Außerdem kann man in wenigen Tagen dann doch das Gericht befassen, falls ein Partner sich nicht an diese Vereinbarung hält.

Der später befasste Richter kann dann  nachvollziehen, unter welchen Umständen die Parteien sich getrennt haben und was damals beschlossen wurde.

Wenn man sich nicht einigen kann, darüber wer ausziehen soll und wer in der ehelichen Wohnung bleiben soll, kann man natürlich auch sofort ein Trennungsverfahren vor dem zuständigen Friedensrichter oder auch direkt ein Scheidungsverfahren einreichen. In beiden Fällen wird sehr rasch (womöglich innerhalb weniger Tage) entschieden, wer ausziehen muss.

Der Gerichtsweg sollte nur eingeschlagen werden, wenn eine Einigung außergerichtlich wirklich nicht möglich ist oder wenn die Situation derart gravierend ist, dass ein Konsens von vornherein ausgeschlossen ist (z.B. Gewalt, Alkoholmissbrauch, Gefahr, dass ein Ehepartner mit den Kindern das Land verlässt usw.).

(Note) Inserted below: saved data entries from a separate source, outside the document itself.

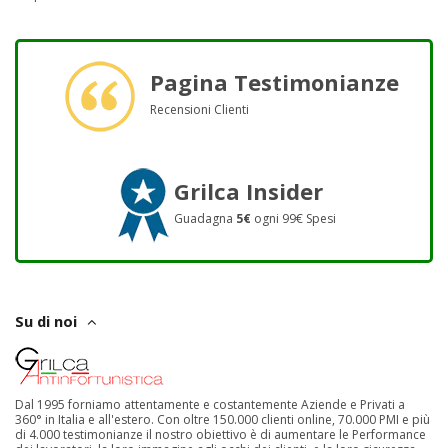
Pagina Testimonianze
Recensioni Clienti
Grilca Insider
Guadagna
5€
ogni 99€ Spesi
Su di noi
Dal 1995 forniamo attentamente e costantemente Aziende e Privati a
360° in Italia e all'estero. Con oltre 150.000 clienti online, 70.000 PMI e più
di 4.000 testimonianze il nostro obiettivo è di aumentare le Performance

Auch für die Klärung der Beherbergung der Kinder kann es wichtig sein, welcher Elternteil in der ehelichen Wohnung bleibt  und wer auszieht.

Kriterium bezüglich der Festlegung der Beherbergung der Kinder ist einzig das Interesse der Kinder. Man will meistens vermeiden, dass die Kinder aus ihrem gewohnten Umfeld gerissen werden.

Zieht also ein Elternteil aus der ehelichen Wohnung aus,  ist die Wahrscheinlichkeit groß, dass der Richter entscheiden wird, dass die Kinder mit dem anderen Elterteil in der ehelichen Wohnung bleiben sollen.

Dies hängt dann auch vom Alter der Kinder ab. Ab 12 Jahren müssen die Kinder angehört werden, wenn sie den entsprechenden Antrag stellen. Unter 12 Jahren kann das Gericht die Kinder anhören, wenn das Gericht davon ausgeht, dass die Kinder angesichts des Alters die nötige Reife haben könnten, um angehört zu werden.

Das Gesetz über die alternierende Beherbergung hat dazu geführt, dass der jenige, der auszieht, sich nicht notwendigerweise mit einem begrenzten Nebenbeherbergungsrecht zufrieden geben muss.

Dies hängt natürlich auch von verschiedenen Faktoren ab, auf die wir in einem getrennten Artikel eingehen.

 In diesem Zusammenhang spielt die Distanz zwischen dem neuen Wohnsitz desjenigen, der ausgezogen ist und dem ehelichen Wohnsitz eine große Rolle.

Der Ehepartner, der zum Beispiel 100 Kilometer von der ehelichen Wohnung weg zieht, hat nicht unbedingt die besten Chancen, um die Hauptbeherbergung oder auch nur die alternierende Beherbergung der Kinder zu erhalten.

Die Entscheidung aus der ehelichen Wohnung auszuziehen  und auch die Wahl des neuen Wohnortes haben also weit reichende Konsequenzen bezüglich der Beherbergung der Kinder.

Wenn die Entscheidung ein Mal getroffen ist und in die Tat umgesetzt wurde, ist ein Rückzieher fast undenkbar, außer mit dem Einverständnis des anderen Ehepartners oder auf Grund neuer Umstände.

Demjenigen, der ein Mal aus der Wohnung ausgezogen ist, wird durch das Gericht meistens nicht mehr erlaubt werden, in die eheliche Wohnung zurückzukehren.

Schließlich sind mit dem Auszug keineswegs die Probleme geregelt, die sich meistens bei einer Trennung stellen (Ist eine Alimente für den Ehepartner geschuldet ? Wer bekommt welche Möbel ? Wer übernimmt welche Schulden ? …).

Wichtig ist also, dass es entweder eine schriftliche Vereinbarung zwischen den Ehepartnern über die Trennung, d.h. den Auszug eines der Beiden gibt, oder aber eine richterliche Erlaubnis vorliegt.